張琛在說出這個名字之後,整個人像是被抽掉骨頭一樣,軟成了一攤爛泥。
“張恭?”田豐喃喃自語。
這個人他也知道,是之前先帝在位時的十常侍之一。
隻不過後來十常侍被陛下處置了,其中張讓和趙忠兩名主犯在牢獄中“畏罪自殺”。
其餘幾個中常侍在何太後的幫助下則繼續在宮中當宦官。
隻不過權力被削弱的厲害,劉辯也就沒怎麼將他們放在眼裡。
沒想到這次牽扯出來的居然是中常侍張恭。
田豐盯著張琛,“張恭與你是什麼關係?”
“下官是張常侍的遠房親戚,所以……”
“除了張恭之外,可還有其他人?”
“沒了,這次真沒了,就隻有張常侍一人願意保住下官,也是因為有這一層關係在。”
田豐冷哼一聲,“哼,怕不隻是這層關係吧,據我所知,你每年都會在新安縣內大肆搜刮民脂民膏,其中一部分錢財也上交了些吧!”

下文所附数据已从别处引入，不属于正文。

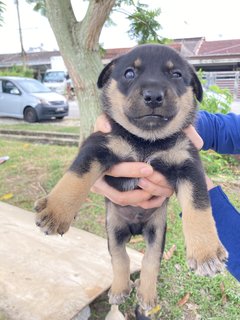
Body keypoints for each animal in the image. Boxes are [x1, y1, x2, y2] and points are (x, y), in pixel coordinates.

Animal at [34, 44, 228, 316]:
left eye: (176, 75)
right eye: (129, 73)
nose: (153, 96)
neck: (146, 141)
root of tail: (135, 229)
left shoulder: (189, 165)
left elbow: (199, 205)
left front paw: (205, 251)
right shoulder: (97, 146)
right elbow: (77, 176)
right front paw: (56, 211)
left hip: (156, 233)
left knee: (149, 261)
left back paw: (146, 295)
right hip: (113, 231)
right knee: (120, 258)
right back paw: (118, 289)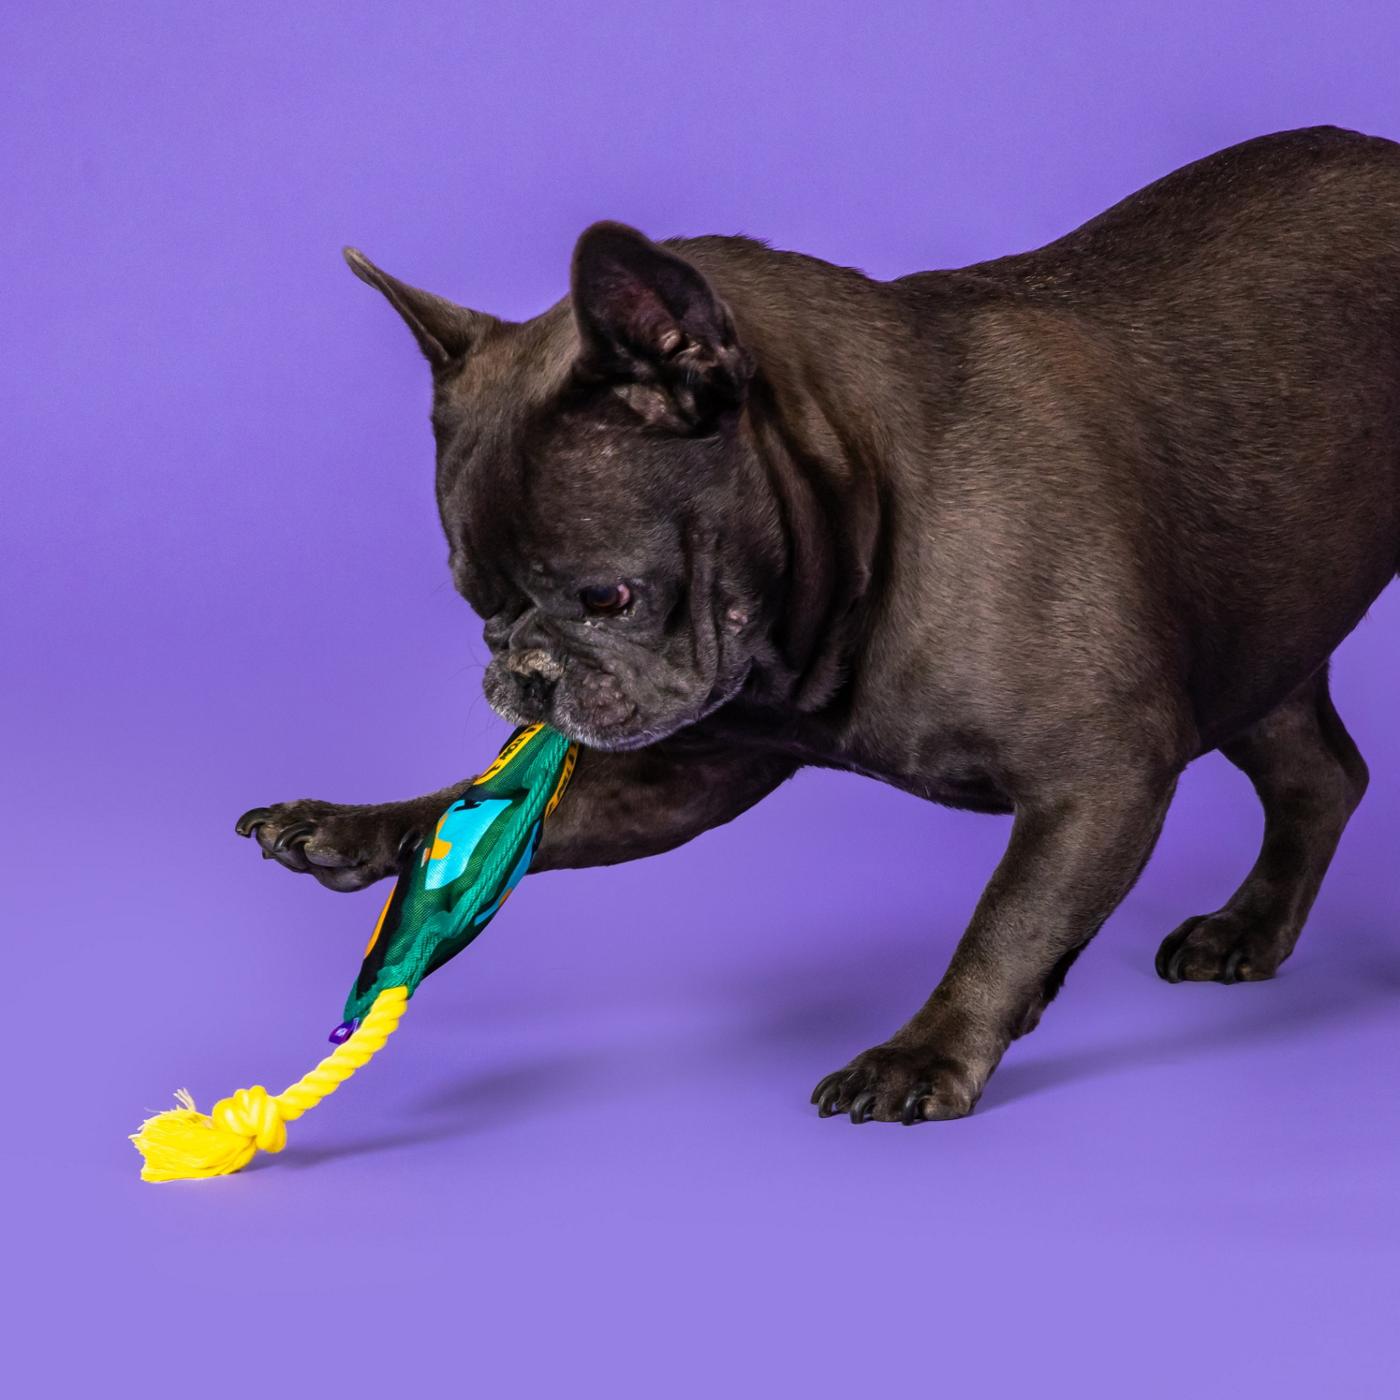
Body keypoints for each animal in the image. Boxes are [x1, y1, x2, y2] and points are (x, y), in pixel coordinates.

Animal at [235, 126, 1400, 1120]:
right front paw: (352, 825)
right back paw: (1250, 927)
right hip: (1256, 640)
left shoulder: (1098, 775)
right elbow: (485, 810)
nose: (520, 673)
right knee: (1319, 776)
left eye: (605, 596)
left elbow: (1010, 914)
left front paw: (923, 1052)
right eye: (478, 604)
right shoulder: (690, 769)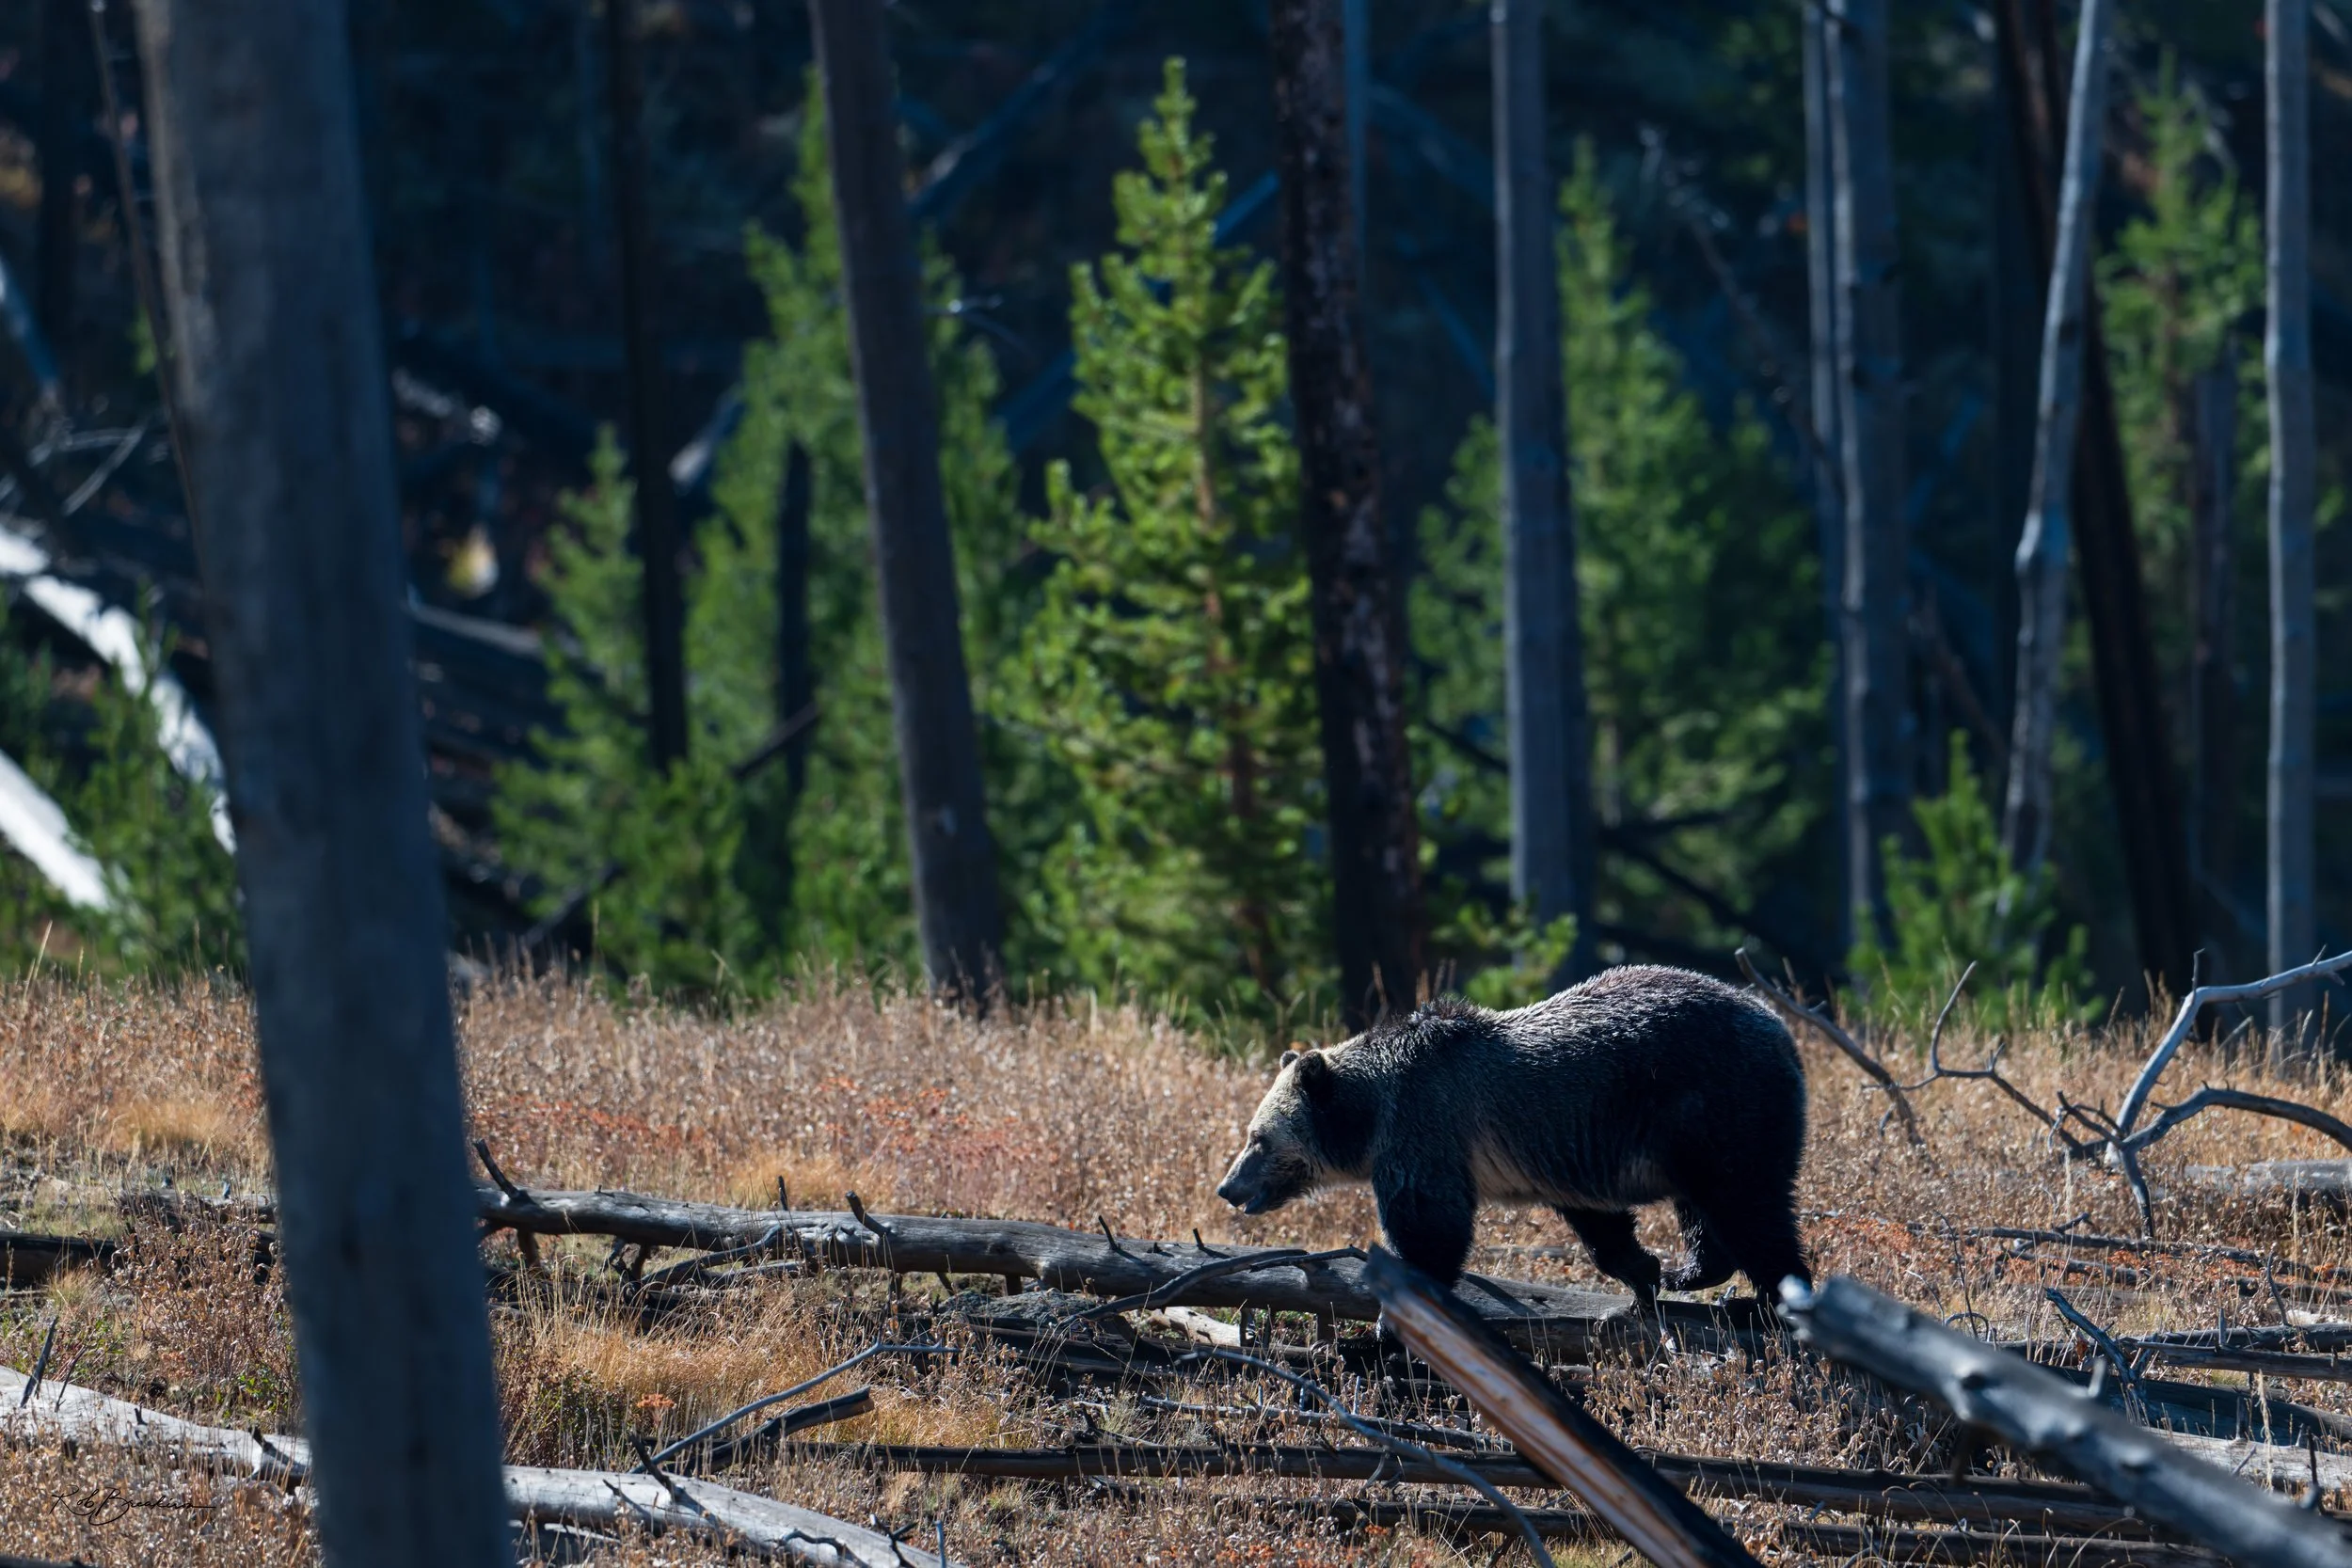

“這…大人英明,什麼都瞞不過大人!求大人饒命!”張琛雙目含著淚光,乞憐道。
然而田豐理都沒理他一下,徑直走出了這裡。
臨走前對那幾名獄卒吩咐道:“看緊點兒!”
他現在要即刻帶領人馬去將中常侍張恭抓過來。
不過由於中常侍張恭處於皇宮深處,在皇太後的永安宮內服侍。
想要帶人將其捉拿歸案的話,必須要請示陛下才行。
沒有陛下的口諭,擅自率領人馬闖入宮中,不亞於謀反!
來到劉辯平日裡辦公的禦殿後,隨著小黃門的傳報。
田豐很快就得以覲見天子劉辯。
此時劉辯正在批閱奏章,微微抬起眼皮子,見田豐到了,頭也不抬就問:
“怎麼了?案件都辦理妥當了?”
田豐恭敬行禮,回道:“陛下,人已經招供了!”
“哦,那背後之人究竟是誰啊?”
劉辯來了興趣,放下奏章,開口問道。
“是中常侍張恭。”田豐回道,接著又解釋了一番,“臣也做過調查了,發現這張恭與新安縣縣令張琛確實是有親緣關係,所以才會護著他。”
“隻不過張恭是太後身邊的人,要想動他的話,必須要經過陛下的允許……”
田豐看了一眼劉辯,很快又低下了頭。
“張恭?”
劉辯劍眉微皺,摸著下巴思考了起來。